Au cours des dernières années, l’opinion publique à travers le monde s’est inquiétée de plus en plus de l’abus de médicaments délivrés sur ordonnance (NMUPD). Les femmes constituent une catégorie particulièrement à risque dans l’abus de médicaments sous ordonnance et la prise en compte des différences liées au genre est désormais un critère essentiel dans la mise en application de politiques efficaces.

Comprendre le lien entre le genre et les troubles causés par la consommation et l’abus de drogues est une exigence essentielle dans le développement et l’application de politiques efficaces. Cette étude examine la dimension du genre dans l’abus de médicaments sous ordonnance (NMUPD), en Europe et en région méditerranéenne; elle s’ajoute ainsi aux données déjà disponibles sur le sujet et cherche à identifier les lacunes.

En novembre 2013, les pays participants ont applaudi l’initiative du gouvernement italien de lancer et de financer un projet prenant en compte la spécificité du sexe, afin d’étudier la question du genre dans l’abus de médicaments sous ordonnance dans l’ensemble de l’Europe et de la région méditerranéenne. Moins d’un an plus tard, la première étude était menée.

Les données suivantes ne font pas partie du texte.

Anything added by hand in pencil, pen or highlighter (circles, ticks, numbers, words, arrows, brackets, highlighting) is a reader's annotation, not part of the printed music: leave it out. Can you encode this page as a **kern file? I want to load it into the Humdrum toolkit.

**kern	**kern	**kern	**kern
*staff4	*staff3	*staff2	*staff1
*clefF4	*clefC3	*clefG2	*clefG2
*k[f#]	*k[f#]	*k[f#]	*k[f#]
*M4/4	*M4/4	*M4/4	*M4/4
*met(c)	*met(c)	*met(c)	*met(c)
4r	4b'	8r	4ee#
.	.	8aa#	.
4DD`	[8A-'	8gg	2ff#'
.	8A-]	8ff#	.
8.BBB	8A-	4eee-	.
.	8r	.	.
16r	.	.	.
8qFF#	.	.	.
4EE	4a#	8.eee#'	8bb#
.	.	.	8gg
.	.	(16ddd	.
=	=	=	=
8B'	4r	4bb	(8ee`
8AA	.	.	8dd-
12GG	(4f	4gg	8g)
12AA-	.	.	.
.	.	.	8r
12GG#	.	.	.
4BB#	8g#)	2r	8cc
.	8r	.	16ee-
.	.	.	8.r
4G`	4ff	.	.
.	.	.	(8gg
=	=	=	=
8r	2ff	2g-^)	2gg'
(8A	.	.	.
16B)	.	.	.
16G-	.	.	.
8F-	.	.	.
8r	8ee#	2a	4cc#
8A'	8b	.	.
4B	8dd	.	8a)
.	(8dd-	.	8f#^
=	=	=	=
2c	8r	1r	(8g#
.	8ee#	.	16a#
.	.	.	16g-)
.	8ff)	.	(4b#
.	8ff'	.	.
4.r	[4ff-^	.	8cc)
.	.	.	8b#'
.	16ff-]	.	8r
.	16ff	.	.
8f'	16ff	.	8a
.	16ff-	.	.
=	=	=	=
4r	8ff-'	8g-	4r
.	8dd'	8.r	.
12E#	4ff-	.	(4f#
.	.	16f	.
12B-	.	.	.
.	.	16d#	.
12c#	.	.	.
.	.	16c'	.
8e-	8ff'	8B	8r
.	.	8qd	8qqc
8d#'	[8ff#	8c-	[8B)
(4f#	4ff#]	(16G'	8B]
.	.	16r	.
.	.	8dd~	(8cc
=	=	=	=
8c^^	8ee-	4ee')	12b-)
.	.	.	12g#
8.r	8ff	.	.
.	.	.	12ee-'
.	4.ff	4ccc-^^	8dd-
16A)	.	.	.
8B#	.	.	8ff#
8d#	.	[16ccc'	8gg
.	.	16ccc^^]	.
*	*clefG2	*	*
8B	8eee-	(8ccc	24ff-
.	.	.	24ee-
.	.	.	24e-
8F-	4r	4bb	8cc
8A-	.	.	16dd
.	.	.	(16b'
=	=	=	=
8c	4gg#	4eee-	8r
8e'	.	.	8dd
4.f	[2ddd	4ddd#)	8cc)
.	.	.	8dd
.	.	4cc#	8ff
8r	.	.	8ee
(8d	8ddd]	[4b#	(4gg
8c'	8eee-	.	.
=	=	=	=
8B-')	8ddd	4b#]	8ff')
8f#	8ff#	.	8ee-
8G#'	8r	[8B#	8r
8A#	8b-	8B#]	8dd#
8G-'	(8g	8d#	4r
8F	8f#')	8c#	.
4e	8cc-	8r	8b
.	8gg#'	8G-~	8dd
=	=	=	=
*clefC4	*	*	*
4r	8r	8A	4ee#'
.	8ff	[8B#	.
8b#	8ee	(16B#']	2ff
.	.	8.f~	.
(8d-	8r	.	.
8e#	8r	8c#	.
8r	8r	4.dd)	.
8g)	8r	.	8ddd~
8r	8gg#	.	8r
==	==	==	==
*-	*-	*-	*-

Destinée initialement aux décideurs politiques et aux chercheurs, cette publication du Groupe Pompidou sur la question du genre a pour but d’examiner les spécificités liées au sexe dans l’usage et l’abus de médicaments en Europe et dans les pays du bassin méditerranéen. A l’aide de sources secondaires, elle cherche également à révéler les lacunes des données déjà disponibles sur le sujet ainsi qu’à apporter des recommandations pour des recherches futures, afin de développer une politique cohérente et une pratique efficace qui prennent en compte le genre.

Les femmes, les drogues et la violence

Les parcours de vie des femmes qui consomment des drogues sont ponctués par des traumatismes et de la violence, subis dans l’enfance ou à l’âge adulte. Ces femmes sont minoritaires parmi les patients rencontrés par les professionnels de la gestion des addictions et de la réduction des risques et des dommages, qui prennent en charge principalement des hommes. La publication du Conseil de l’Europe de 2015 sur La dimension de genre dans l’usage non médical de médicaments délivrés sur ordonnance en Europe et dans la région Méditerranée appelait à mieux comprendre le lien entre consommation de drogues chez les femmes et la violence. Une revue de la littérature sur les violences subies par les femmes consommatrices de drogues a d’abord montré que les consommateurs de drogues sont, au sein de la population générale, davantage confrontés à la violence et que leur consommation augmente avec les violences subies, notamment parmi les femmes. Afin d’inscrire cette recherche dans une perspective opérationnelle, le Groupe Pompidou, à l’initiative de l’Italie, a lancé une consultation de professionnels à travers des groupes de réflexion dans quatre pays: la France, l’Italie, le Portugal et l’Espagne. Les recommandations issues de cette consultation visant à améliorer la prise en charge des femmes consommatrices de drogues et victimes de violence figurent dans ce document. Les professionnels demandent aux politiques, en premier lieu, la reconnaissance du lien entre violences et usage de substances psychoactives par l’inscription de la question des violences dans les stratégies et plans nationaux de lutte contre les drogues, et par l’inscription de la dépendance aux substances psychoactives dans les stratégies et plan nationaux de lutte contre les violences à l’égard des femmes.